Ninho de idéias
 
Assunto para escrever não falta a quem se dispõe embora às vezes pareça. Pois comigo isso está acontecendo e eu me rebelo. Não posso ser travada pela semi reclusão no andar de cima. Eu disse semi? Pois isso é um começo. Semi já não é o todo, é apenas uma parte.

A maior parte do tempo passo agora em um quarto que não é o meu e para onde trouxe o meu computador. Mas a maior parte já não é todo o tempo. Todas as manhãs vou para minha Fábrica de Pães onde tento ordenar certas coisas. Passo ali duas horas que são suficientes para fazer o que tenho que fazer. Que não é muito,
mas já me distrai.

Hoje comprei uma bengala para ajudar na minha segurança. É uma bengala simples, de alumínio, leve. A neurologista disse que eu poderia usar desde que não fizesse dela uma “muleta” para a vida. Não pretendo. É só para sentir um pouco mais de segurança enquanto minha perna teimosa não entra definitivamente nos eixos.
A neurologista, jovem, bonita e eficiente não concordou com o diagnóstico de neuropatia. Não sei se isso é bom ou ruim. Não quero ficar pesquisando na internet correndo o risco de sofrer por mau entendimento. Se o que me resta é paciência, vou cultivá-la. Não será por falta de chuva que essa plantinha vai morrer. 
 
Olho pela janela e vejo a feiúra do tempo. Nuvens cinza cobrem todo o céu que está demorando a voltar a ser azul. De repente torno a olhar e entre duas nuvens escuras vejo uma nesga brilhante – é o azul se escondendo atrás das nuvens, mas querendo se mostrar. Muito assanhado esse azul. Tomara que consiga, logo.

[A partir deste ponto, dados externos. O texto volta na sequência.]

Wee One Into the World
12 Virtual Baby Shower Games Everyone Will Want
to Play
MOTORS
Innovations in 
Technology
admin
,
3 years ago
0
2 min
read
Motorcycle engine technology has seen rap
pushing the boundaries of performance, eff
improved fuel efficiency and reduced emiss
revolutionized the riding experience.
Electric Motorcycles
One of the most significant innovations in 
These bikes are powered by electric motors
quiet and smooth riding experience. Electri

Lendo ora aqui, ora ali, idéias vão fazendo ninho em minha cabeça.Idéias não andam me faltando o que realmente estão faltando são as palavras certas, as boas palavras. Esta é do Roberto Pompeu de Toledo que garante que na vida não existe trama: coisas assim bem demarcadas com começo meio e fim. Ele se refere ao Novo Ano e ao Novo Governo e não há como discordar. Um ano não acaba e começa outro e pronto. Nem um governo. É tudo uma sequência. Na vida também é assim. Não deixei de ser eu apenas porque estou tendo que encarar mudanças em minha vida. Continuo a mesma com os mesmos problemas. Só arranjei outro e tenho que refazer as prioridades. Só isso. Diz ele que tramas com começo, meio e fim foram inventadas pela Literatura. E quem dá continuidade muito bem a isso são os autores das novelas de televisão. Isto sou eu que estou dizendo. No final da trama tudo vai se ajeitando: os segredos sendo descobertos, os conflitos se resolvendo, os pés cansados encontrando chinelos velhos para calçar. A vida em seu percurso não é assim. Mas a vida terrena neste espaço e neste tempo, esta tem começo e fim. Só não sei quando começa, se no nascimento ou na concepção. Mas termina quando o coração deixa de pulsar.